··· DATA RECORDS

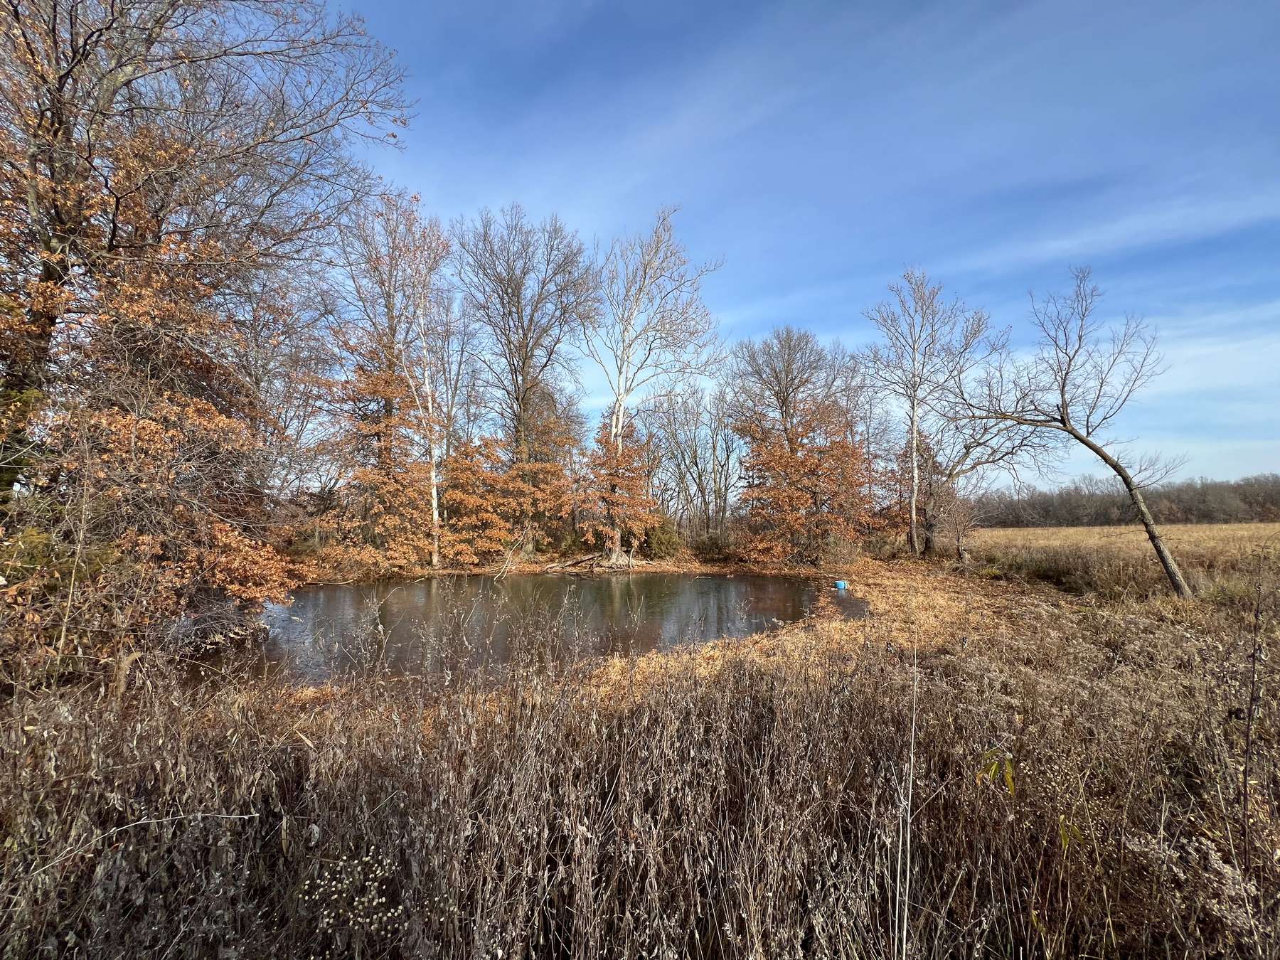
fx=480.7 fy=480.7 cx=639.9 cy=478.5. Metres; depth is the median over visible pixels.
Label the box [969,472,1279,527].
distant tree line
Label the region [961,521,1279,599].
field
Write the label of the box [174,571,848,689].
pond
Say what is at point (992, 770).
green plant
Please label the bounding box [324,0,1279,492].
sky
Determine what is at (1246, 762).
dry plant
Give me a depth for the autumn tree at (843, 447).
19.89 m
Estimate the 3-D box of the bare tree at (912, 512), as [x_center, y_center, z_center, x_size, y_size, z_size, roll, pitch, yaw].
[11.688,-2.624,19.912,5.045,12.025,4.991,4,-5,-41]
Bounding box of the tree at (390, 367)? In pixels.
[323,191,452,573]
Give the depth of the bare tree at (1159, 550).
11.61 m
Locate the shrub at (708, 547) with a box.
[689,526,740,560]
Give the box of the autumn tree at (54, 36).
[0,0,413,650]
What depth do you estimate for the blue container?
13.77 m
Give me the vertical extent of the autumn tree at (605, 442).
6.726 m
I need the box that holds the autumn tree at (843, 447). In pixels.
[733,395,878,564]
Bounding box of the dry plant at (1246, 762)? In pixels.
[1238,556,1265,881]
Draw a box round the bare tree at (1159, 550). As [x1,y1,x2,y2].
[940,269,1191,596]
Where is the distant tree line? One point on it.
(1188, 509)
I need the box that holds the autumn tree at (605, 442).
[574,408,655,562]
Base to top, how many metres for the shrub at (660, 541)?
2.281 m
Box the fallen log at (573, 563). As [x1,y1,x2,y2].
[539,551,600,571]
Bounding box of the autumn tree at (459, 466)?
[435,430,574,566]
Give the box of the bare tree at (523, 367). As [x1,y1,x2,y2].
[457,204,600,552]
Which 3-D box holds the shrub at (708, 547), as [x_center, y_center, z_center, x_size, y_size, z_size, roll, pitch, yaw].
[3.610,3.197,22.993,2.645,1.846,2.617,0,-4,0]
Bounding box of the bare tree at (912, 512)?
[863,268,991,559]
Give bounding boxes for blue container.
[834,578,848,589]
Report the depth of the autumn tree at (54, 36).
6.54 m
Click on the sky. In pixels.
(1035, 248)
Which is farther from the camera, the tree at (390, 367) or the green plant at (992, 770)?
the tree at (390, 367)
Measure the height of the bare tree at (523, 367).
16.302 m
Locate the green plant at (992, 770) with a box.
[975,746,1016,795]
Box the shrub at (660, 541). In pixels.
[640,516,686,559]
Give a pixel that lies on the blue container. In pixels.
(841, 584)
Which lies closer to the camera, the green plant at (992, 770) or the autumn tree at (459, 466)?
the green plant at (992, 770)
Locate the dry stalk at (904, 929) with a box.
[896,654,918,959]

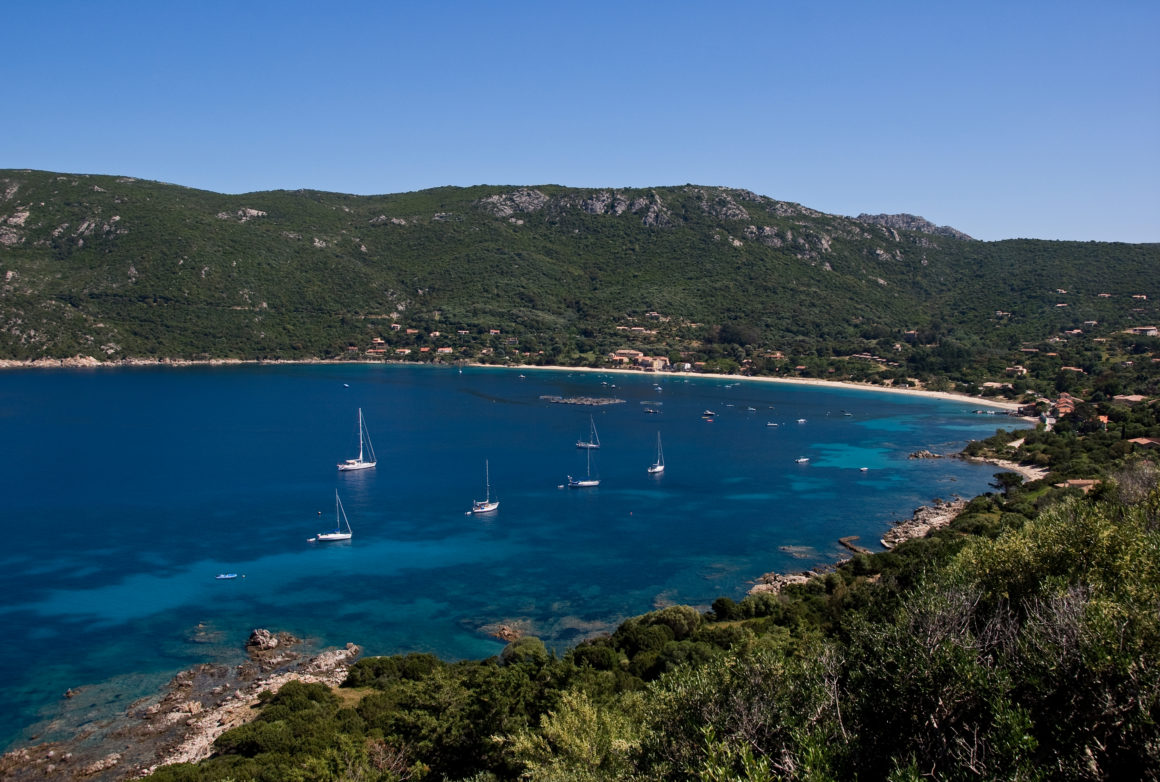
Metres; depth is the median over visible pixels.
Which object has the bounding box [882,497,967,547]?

······

**TRY IT**: For this task, give the full listing again verbatim and keep out every picture.

**ANSWER**:
fx=480.7 fy=480.7 cx=639.9 cy=478.5. Metres; depth is the median over visible pixels.
Label the box [969,472,1279,527].
distant tree line
Label the region [961,521,1279,599].
field
Write the label of the box [174,571,848,689].
pond
Say what is at point (992, 770).
green plant
Please label the bounding box [324,0,1279,492].
sky
Determine what is at (1246, 762).
dry plant
Give me a depth for the autumn tree at (843, 447).
19.89 m
Estimate the 3-D box of the bare tree at (912, 512), as [x_center, y_center, z_center, x_size, y_size, z_size, roll, pitch, yaw].
[11.688,-2.624,19.912,5.045,12.025,4.991,4,-5,-41]
Bounding box of the tree at (390, 367)? In pixels.
[323,191,452,573]
Give the depth of the bare tree at (1159, 550).
11.61 m
Locate the shrub at (708, 547) with a box.
[689,526,740,560]
Give the box of the autumn tree at (54, 36).
[0,0,413,650]
What depth do you estimate for the blue container?
13.77 m
Give me the vertical extent of the autumn tree at (605, 442).
6.726 m
I need the box that holds the autumn tree at (843, 447). In pixels.
[733,395,878,564]
Bounding box of the dry plant at (1246, 762)? In pixels.
[1238,556,1265,881]
Draw a box round the bare tree at (1159, 550). As [x1,y1,x2,y2].
[940,269,1191,596]
Where is the distant tree line? One point on it.
(1188, 509)
I need the box that holds the autumn tree at (605, 442).
[574,408,655,562]
Base to top, how many metres for the shrub at (660, 541)?
2.281 m
Box the fallen log at (573, 563). As [x1,y1,x2,y2].
[539,551,600,571]
Bounding box of the autumn tree at (459, 466)?
[435,430,574,566]
Give the box of the bare tree at (523, 367). As [x1,y1,x2,y2].
[457,204,600,552]
Which 3-D box holds the shrub at (708, 547), as [x_center, y_center, z_center, x_size, y_size, z_size, roll, pitch, yaw].
[3.610,3.197,22.993,2.645,1.846,2.617,0,-4,0]
Bounding box of the bare tree at (912, 512)?
[863,268,991,559]
Give bounding boxes for blue container.
[834,578,848,589]
Report the depth of the autumn tree at (54, 36).
6.54 m
Click on the sky. In pixels.
(1035, 248)
Which is farther from the camera, the tree at (390, 367) or the green plant at (992, 770)?
the tree at (390, 367)
Measure the height of the bare tree at (523, 367).
16.302 m
Locate the green plant at (992, 770) with a box.
[975,746,1016,795]
Box the shrub at (660, 541). In pixels.
[640,516,686,559]
Give a pixel that lies on the blue container. In pixels.
(841, 584)
Which lies closer to the camera, the green plant at (992, 770) or the autumn tree at (459, 466)?
the green plant at (992, 770)
Locate the dry stalk at (904, 929) with a box.
[896,654,918,959]

Metres; depth is the median over visible pixels.
Which object has the bounding box [882,497,967,547]?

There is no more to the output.